→ **Exercise aim**
Convert the material below into a numbered list, one item per line, leaving out any blank lines.

[Point-tracking data]
•••••

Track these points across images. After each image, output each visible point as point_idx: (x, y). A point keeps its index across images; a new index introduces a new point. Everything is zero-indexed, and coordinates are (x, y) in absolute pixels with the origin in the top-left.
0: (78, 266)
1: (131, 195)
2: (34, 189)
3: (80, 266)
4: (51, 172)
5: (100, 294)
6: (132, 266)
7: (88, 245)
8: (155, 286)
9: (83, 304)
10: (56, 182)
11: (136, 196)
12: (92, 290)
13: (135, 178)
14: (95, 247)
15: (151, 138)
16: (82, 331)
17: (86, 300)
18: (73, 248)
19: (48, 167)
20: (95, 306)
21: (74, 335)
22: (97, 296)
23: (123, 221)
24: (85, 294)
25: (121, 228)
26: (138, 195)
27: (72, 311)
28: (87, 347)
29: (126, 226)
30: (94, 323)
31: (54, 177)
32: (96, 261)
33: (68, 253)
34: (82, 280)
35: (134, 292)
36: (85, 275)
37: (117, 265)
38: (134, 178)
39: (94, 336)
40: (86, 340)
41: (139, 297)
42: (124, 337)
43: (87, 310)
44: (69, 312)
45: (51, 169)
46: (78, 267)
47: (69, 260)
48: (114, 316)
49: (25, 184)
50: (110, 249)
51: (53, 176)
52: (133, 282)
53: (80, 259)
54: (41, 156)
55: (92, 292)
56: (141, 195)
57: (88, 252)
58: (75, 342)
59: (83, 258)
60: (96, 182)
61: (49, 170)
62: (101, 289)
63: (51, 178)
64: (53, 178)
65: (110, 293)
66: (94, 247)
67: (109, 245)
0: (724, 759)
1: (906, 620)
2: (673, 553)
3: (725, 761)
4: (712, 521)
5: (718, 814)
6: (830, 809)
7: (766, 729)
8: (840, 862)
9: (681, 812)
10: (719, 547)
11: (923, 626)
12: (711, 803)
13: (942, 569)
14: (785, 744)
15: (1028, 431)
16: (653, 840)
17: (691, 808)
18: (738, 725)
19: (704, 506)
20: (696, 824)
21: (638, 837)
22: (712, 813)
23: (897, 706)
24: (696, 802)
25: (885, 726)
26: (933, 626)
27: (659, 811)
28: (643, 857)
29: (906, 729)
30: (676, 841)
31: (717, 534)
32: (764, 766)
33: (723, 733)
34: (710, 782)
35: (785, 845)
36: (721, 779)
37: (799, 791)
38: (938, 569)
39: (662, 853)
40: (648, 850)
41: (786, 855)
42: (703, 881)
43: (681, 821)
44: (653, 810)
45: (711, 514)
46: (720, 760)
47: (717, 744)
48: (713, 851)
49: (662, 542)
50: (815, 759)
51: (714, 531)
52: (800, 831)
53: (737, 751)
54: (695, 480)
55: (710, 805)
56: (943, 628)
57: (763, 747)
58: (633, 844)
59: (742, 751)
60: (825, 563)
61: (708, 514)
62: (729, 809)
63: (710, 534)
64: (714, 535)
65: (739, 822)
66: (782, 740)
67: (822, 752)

•••••

→ **Problem solution**
1. Track these points across images. After each image, output each visible point as point_idx: (x, y). A point keeps its index across images; a new index introduces a new point. Everything is zero-indexed, and coordinates are (x, y) in absolute pixels with the origin in the top-left.
2. 0: (78, 266)
3. 1: (131, 195)
4. 2: (34, 189)
5. 3: (80, 266)
6. 4: (51, 172)
7. 5: (100, 294)
8. 6: (132, 266)
9. 7: (88, 245)
10. 8: (155, 286)
11. 9: (83, 304)
12. 10: (56, 182)
13. 11: (136, 196)
14. 12: (92, 290)
15. 13: (135, 178)
16. 14: (95, 247)
17. 15: (151, 138)
18. 16: (82, 331)
19. 17: (86, 300)
20. 18: (73, 248)
21. 19: (48, 167)
22. 20: (95, 306)
23. 21: (74, 335)
24. 22: (97, 296)
25. 23: (123, 221)
26. 24: (85, 294)
27. 25: (121, 228)
28. 26: (138, 195)
29. 27: (72, 311)
30. 28: (87, 347)
31. 29: (126, 226)
32. 30: (94, 323)
33. 31: (54, 177)
34. 32: (96, 261)
35. 33: (68, 253)
36. 34: (82, 280)
37. 35: (134, 292)
38. 36: (85, 275)
39. 37: (117, 265)
40. 38: (134, 178)
41. 39: (94, 336)
42. 40: (86, 340)
43. 41: (139, 297)
44. 42: (124, 337)
45. 43: (87, 310)
46. 44: (69, 312)
47. 45: (51, 169)
48. 46: (78, 267)
49. 47: (69, 260)
50. 48: (114, 316)
51. 49: (25, 184)
52. 50: (110, 249)
53. 51: (53, 176)
54. 52: (133, 282)
55. 53: (80, 259)
56. 54: (41, 156)
57. 55: (92, 292)
58. 56: (141, 195)
59. 57: (88, 252)
60. 58: (75, 342)
61. 59: (83, 258)
62. 60: (96, 182)
63. 61: (49, 170)
64. 62: (101, 289)
65. 63: (51, 178)
66. 64: (53, 178)
67. 65: (110, 293)
68. 66: (94, 247)
69. 67: (109, 245)
70. 0: (724, 759)
71. 1: (906, 620)
72. 2: (673, 553)
73. 3: (725, 761)
74. 4: (712, 521)
75. 5: (718, 814)
76. 6: (830, 809)
77. 7: (766, 729)
78. 8: (840, 862)
79. 9: (681, 812)
80. 10: (719, 547)
81. 11: (923, 626)
82. 12: (711, 803)
83. 13: (942, 569)
84. 14: (785, 744)
85. 15: (1028, 431)
86. 16: (653, 840)
87. 17: (691, 808)
88. 18: (738, 725)
89. 19: (704, 506)
90. 20: (696, 824)
91. 21: (638, 837)
92. 22: (712, 813)
93. 23: (897, 706)
94. 24: (696, 802)
95. 25: (885, 726)
96. 26: (933, 626)
97. 27: (659, 811)
98. 28: (643, 857)
99. 29: (906, 729)
100. 30: (676, 841)
101. 31: (717, 534)
102. 32: (764, 766)
103. 33: (723, 733)
104. 34: (710, 782)
105. 35: (785, 845)
106. 36: (721, 779)
107. 37: (799, 791)
108. 38: (938, 569)
109. 39: (662, 853)
110. 40: (648, 850)
111. 41: (786, 855)
112. 42: (703, 881)
113. 43: (681, 821)
114. 44: (653, 810)
115. 45: (711, 514)
116. 46: (720, 760)
117. 47: (717, 744)
118. 48: (713, 851)
119. 49: (662, 542)
120. 50: (815, 759)
121. 51: (714, 531)
122. 52: (800, 831)
123. 53: (737, 751)
124. 54: (695, 480)
125. 55: (710, 805)
126. 56: (943, 628)
127. 57: (763, 747)
128. 58: (633, 844)
129. 59: (742, 751)
130. 60: (825, 563)
131. 61: (708, 514)
132. 62: (729, 809)
133. 63: (710, 534)
134. 64: (714, 535)
135. 65: (739, 822)
136. 66: (782, 740)
137. 67: (822, 752)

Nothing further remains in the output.